2nd Quarter Outside Reading Book Review
Jarhead by Anthony Swofford. Scribner, 2003 Genre: Autobiography
Swofford is a 22 year old who can't find a college that will accept him so he enlists in the USMC like his father and grandfather before him. Due to his "intelligence" he is offered to take the most prestigious course in the USMC to become a Scout Sniper. The class starts with 60 and after 4 months of grueling training he is in the top 8. Paired with Troy, another of the top 8 they are quickly deployed to help fight among the mounting numbers in the Persian gulf as part of Op. Desert Shield. Swofford is stationed in the Gulf for 180 days before the U.S. goes to war with Iraq. During the 5, or for the 180 days he spends in Iraq Swofford never once fires his rifle. After finding out that the war was over and they were going home Swofford tells troy he never fired his rifle. Troy responds with "You can now". The whole company raises their guns into the air and unloads them. The book ends with the quote "A story. A man fires a rifle for many years. and he goes to war. And afterwards he comes home, and he sees that whatever else he may do with his life - build a house, love a woman, change his son's diaper - he will always remain a jarhead. And all the jarheads killing and dying, they will always be me. We are still in the desert."

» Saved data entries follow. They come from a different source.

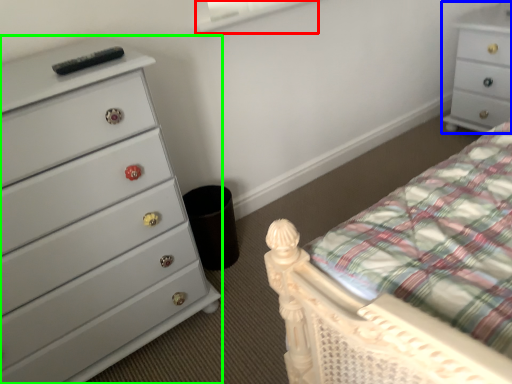
Question: Which object is the farthest from window screen (highlighted by a red box)? Choose among these: chest of drawers (highlighted by a blue box) or chest of drawers (highlighted by a green box).

Choices:
 (A) chest of drawers
 (B) chest of drawers

Answer: (A)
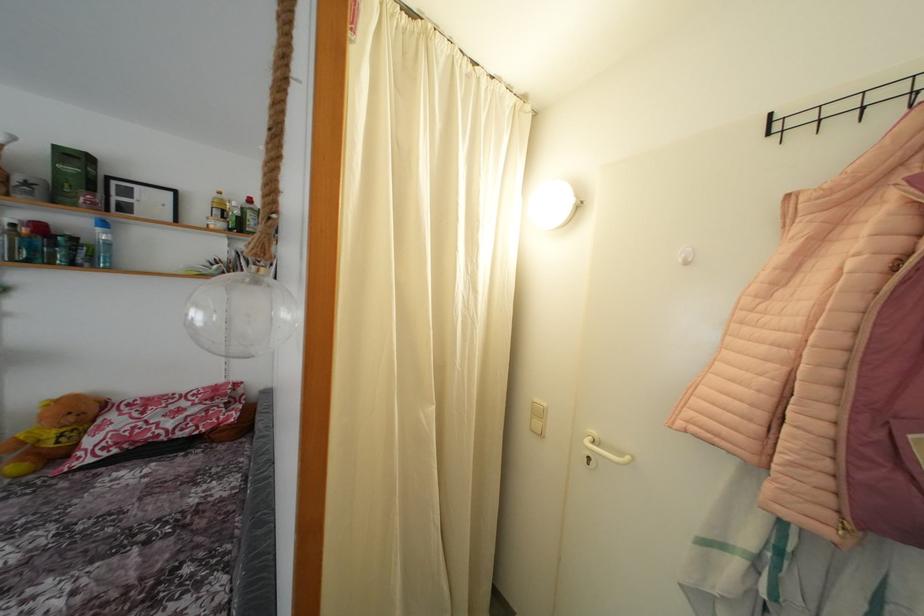
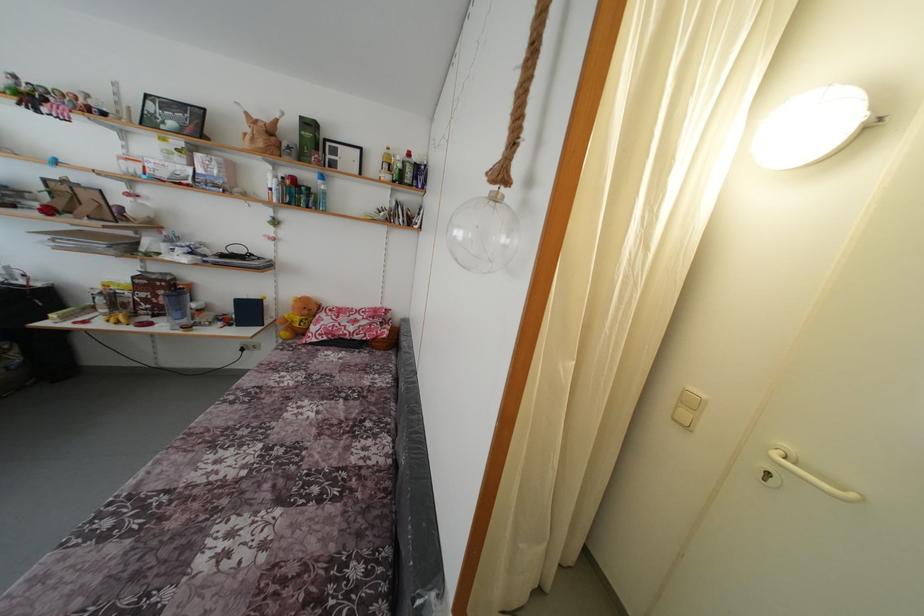
Locate, in the second image, the point that corresponds to pixel 633 464 in the first image.

(859, 501)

"By turns profane and lyrical, swaggering and ruminative, ''Jarhead'' -- referring to the marines' ''high-and-tight'' haircuts, which make their heads look like jars -- is not only the most powerful memoir to emerge thus far from the last gulf war, but also a searing contribution to the literature of combat, a book that combines the black humor of ''Catch-22'' with the savagery of ''Full Metal Jacket'' and the visceral detail of ''The Things They Carried.''"(New York Times)

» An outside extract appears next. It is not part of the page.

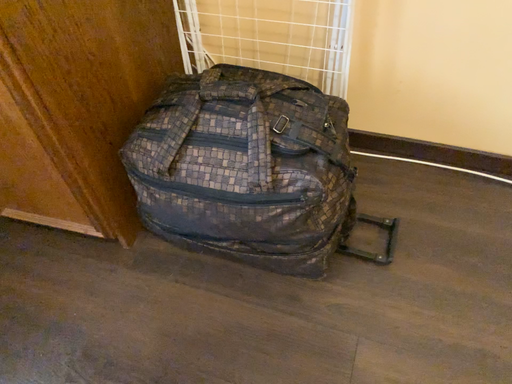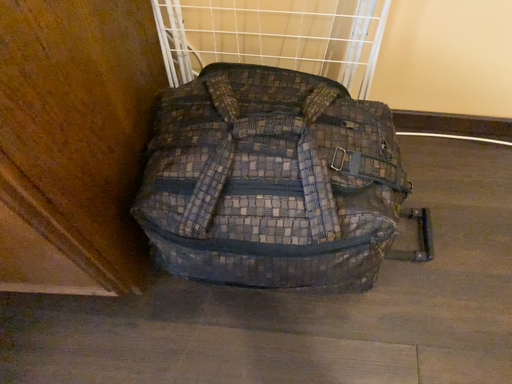
Question: Which way did the camera rotate in the video?

Choices:
 (A) rotated right
 (B) rotated left

Answer: (A)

Swofford uses a humorous attitude to convey a serious message. In his book he writes very little about the horrors of '"his war" while putting much emphasis on the "stupid" mistakes and irony of his time in the Persian Gulf. An example of his comical description would be just about all of the dialogue, it's focus on the reality of war is displayed through crude humor. This is what gives the book it's easiness to read in my opinion. The dialogue breaks up the description of the brutality of the desert and allows the reader a slight chuckle here and there throughout the entire book. On several occasions while reading I found myself laughing over the passage I had just read which in my opinion makes a good book even better. "A story: A man fires a rifle for many years, and he goes to war. And afterward he turns the rifle in at the armory, and he believes he's finished with the rifle. But no matter what else he might do with his hands, love a woman, build a house, change his son's diaper; his hands remember the rifle." (1)

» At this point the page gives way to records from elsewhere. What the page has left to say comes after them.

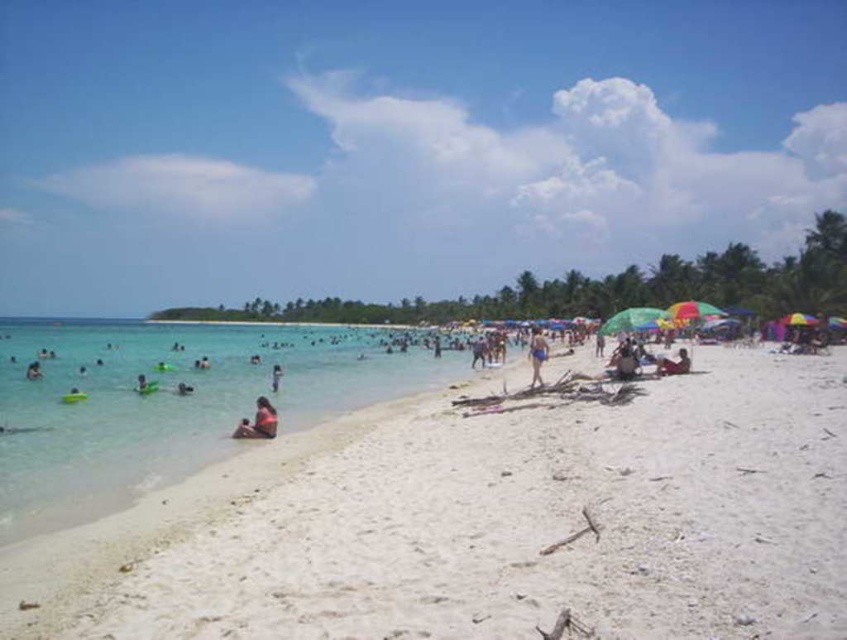
Between white sand beach at center and tan skin person at center, which one is positioned higher?

tan skin person at center is above.

Who is taller, white sand beach at center or tan skin person at center?

With more height is white sand beach at center.

This screenshot has height=640, width=847. I want to click on white sand beach at center, so click(486, 524).

Is purple fabric bikini at center smaller than green plastic float at left?

No.

The height and width of the screenshot is (640, 847). What do you see at coordinates (535, 355) in the screenshot? I see `purple fabric bikini at center` at bounding box center [535, 355].

Where is `purple fabric bikini at center`? purple fabric bikini at center is located at coordinates (535, 355).

Who is positioned more to the left, white sand beach at center or dark brown skin at lower right?

Positioned to the left is white sand beach at center.

The width and height of the screenshot is (847, 640). What do you see at coordinates (486, 524) in the screenshot?
I see `white sand beach at center` at bounding box center [486, 524].

Looking at this image, measure the distance between point (358, 438) and camera.

Point (358, 438) and camera are 137.71 meters apart from each other.

This screenshot has width=847, height=640. In order to click on white sand beach at center in this screenshot , I will do `click(486, 524)`.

I feel as though Jarhead has given me a more accurate look into warfare of the late 20th century. His firsthand account of the average Marine changes my views on how warfare is conducted. Instead of the Rambo like warfare I've read in books before this I now see that not all warfare is as action packed as I had previously thought. It saddens me to find that Swofford has only written this book so I cannot continue to read his books although this book has driven me to find out more about "Modern" Warfare.